Muitas já recorreram a inúmeras cirurgias plásticas.
            Os homens conheciam o macete, mas não adivinhavam o quanto o tempo as enchera de varizes, estrias, rugas, gorduras na barriga e flacidez dos seios.

            No primeiro baile que fui meu modo de vestir e agir eram destoantes; parecia uma caipira assustada, insegura e com total falta de jeito.
            Minhas amigas foram conseguindo parceiros para dançar. Quanto mais depressa fossem convidadas, mais admiração e inveja causavam.

            As mais populares naquele ambiente procuraram ajudar-me pedindo aos velhos conhecidos que me levassem para a pista.  Mais tarde descobri que estavam sendo generosas, pois a competição era acirrada.
            Entre uma dança e outra, tomamos diferentes tipos de drinques.

            Um homem com quem dancei, acompanhou-me até a mesa e falou sobre os seus netos. Senti-me finalmente no meu mundo. Respondi mais que depressa: “Eu tenho cinco: uma menina e quatro meninos.
            Imediatamente senti um baita  pontapé, sob a mesa. Assustada, olhei para a companheira que estava na minha frente e ela me devolveu um olhar severo e um balançar de cabeça. Não demorou muito, chegou perto de mim e esbravejou: “Você esta doida? Na noite não se tem filho e muito menos, netos. Onde já se viu tanta burrice? Parece a Poliana!
            Não sei onde ela viu semelhança, entre mim e a menina otimista do romance de nossa infância.
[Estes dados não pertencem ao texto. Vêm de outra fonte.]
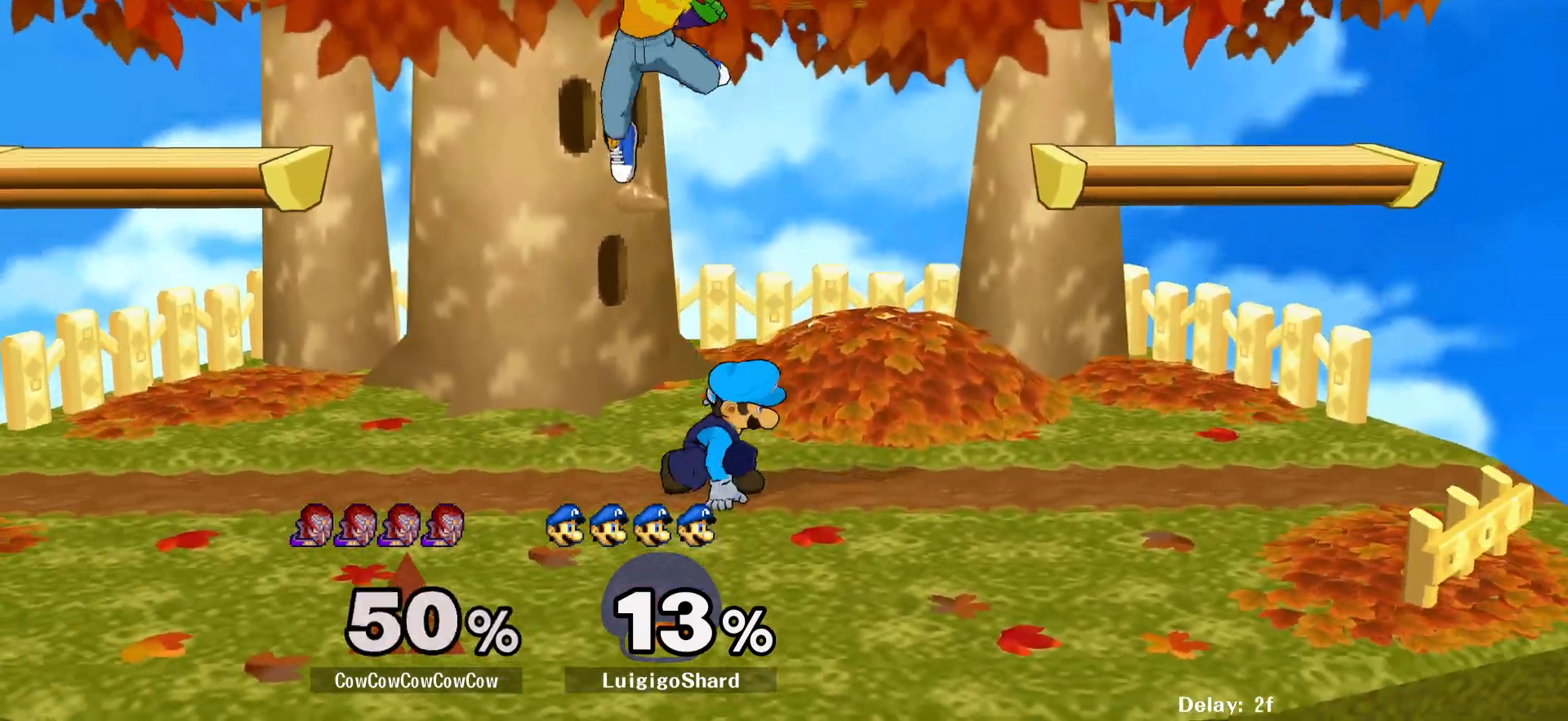
{"buttons": ["DPAD_RIGHT"], "events": [[167, "DPAD_LEFT", "down"], [200, "DPAD_UP", "down"], [250, "DPAD_RIGHT", "down"], [267, "DPAD_LEFT", "up"], [333, "DPAD_UP", "up"]]}
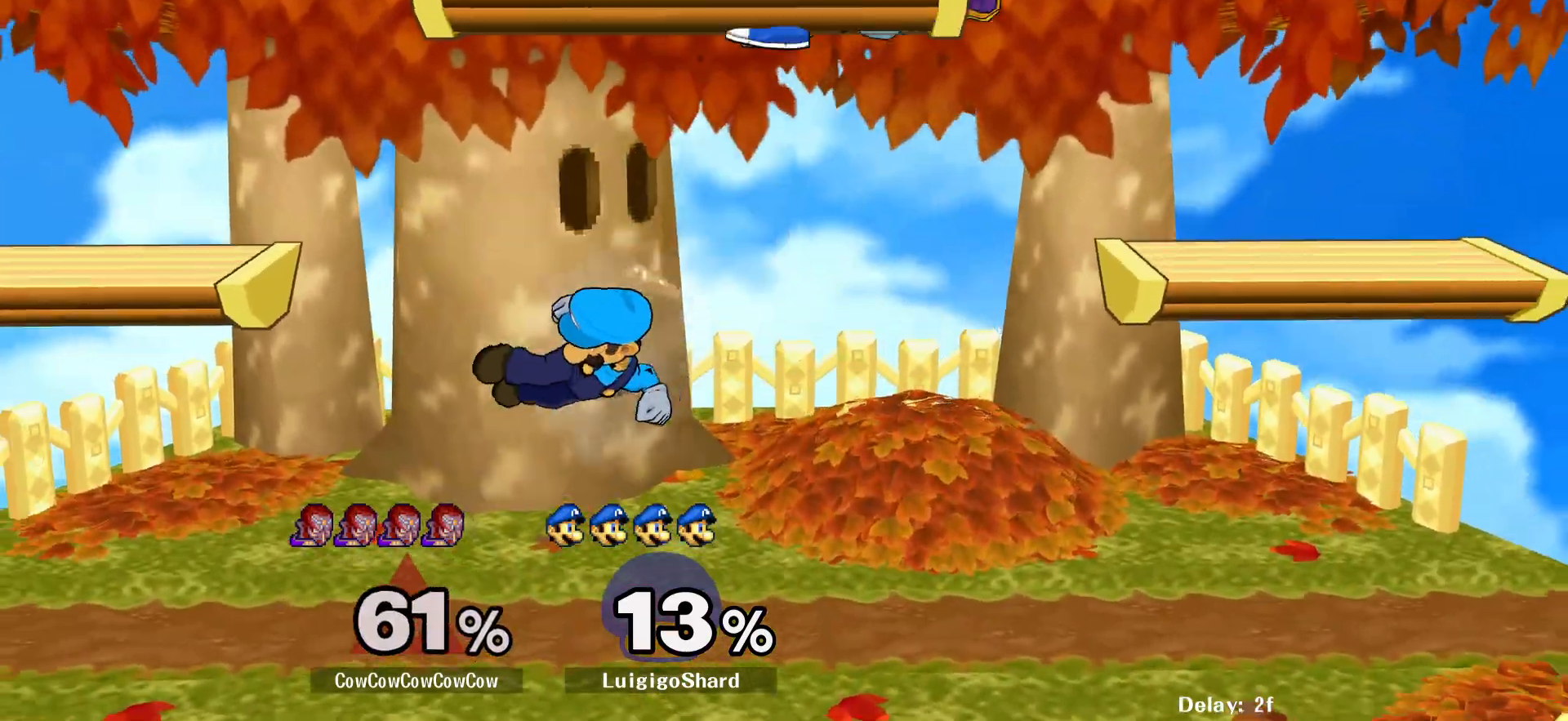
{"buttons": [], "events": [[83, "DPAD_RIGHT", "up"]]}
            Assim, tive a primeira lição sobre a noite, num salão de baile: as mulheres não têm família. Aos homens é permitido falar nas esposas que ficaram em casa, nos filhos e netos e até nas mulheres que já passaram por suas vidas.
            Descobri também homens de variados tipos e personalidades interessantíssimas.
            Conheci alguns, sem dinheiro, que viviam em quartos alugados; os aposentados de bancos ou militares eram considerados bons partidos e ao menos dividiam as contas. Outros comiam e bebiam, depois saiam de fininho, deixando a dívida para a incauta que teve a gentileza de convidá-lo, ou aceitar sua companhia.
            Alguns casados outros procurando companheiras para encostarem-se em suas casas.
            Os que sabem rodopiar e rebolar no salão, com passos coreográficos, têm grande cartaz.
          Na maioria das vezes trabalham em escolas de dança, são corretores de imóveis ou vendem carros. Freqüentam essas festas até especialistas como bombeiros e eletricistas.

            Divertem-se toda a noite, depois convidam a mulher para ir à suas casas – quando as tem – ou se insinuam para ir ao apartamento delas.  E para preencher o vazio de suas camas, contentes, elas pagam as contas e os taxis, quando não têm carro.
            Na festa seguinte, aqueles mesmos homens com quem dormiram apenas as cumprimentam indiferentes ou até fingem não as conhecerem.

            Existem também os românticos, que se dizem apaixonados à primeira vista e, propõem um relacionamento firme, ao perceberem que a mulher pode oferecer vantagens materiais.

            Numa conversa longa e séria com um desses homens, percebi total desprezo por “essas mulheres que vivem na noite”. E eu perguntei: “com quem vocês dançariam, conversariam ou iriam para a cama, se elas não existissem?”

            Alguns romances podem acontecer entre as pessoas do Single Club, mas são raríssimos.

            Aqueles que estão em busca de companhia, desconfiam daqueles que são encontrados no lugar adequado.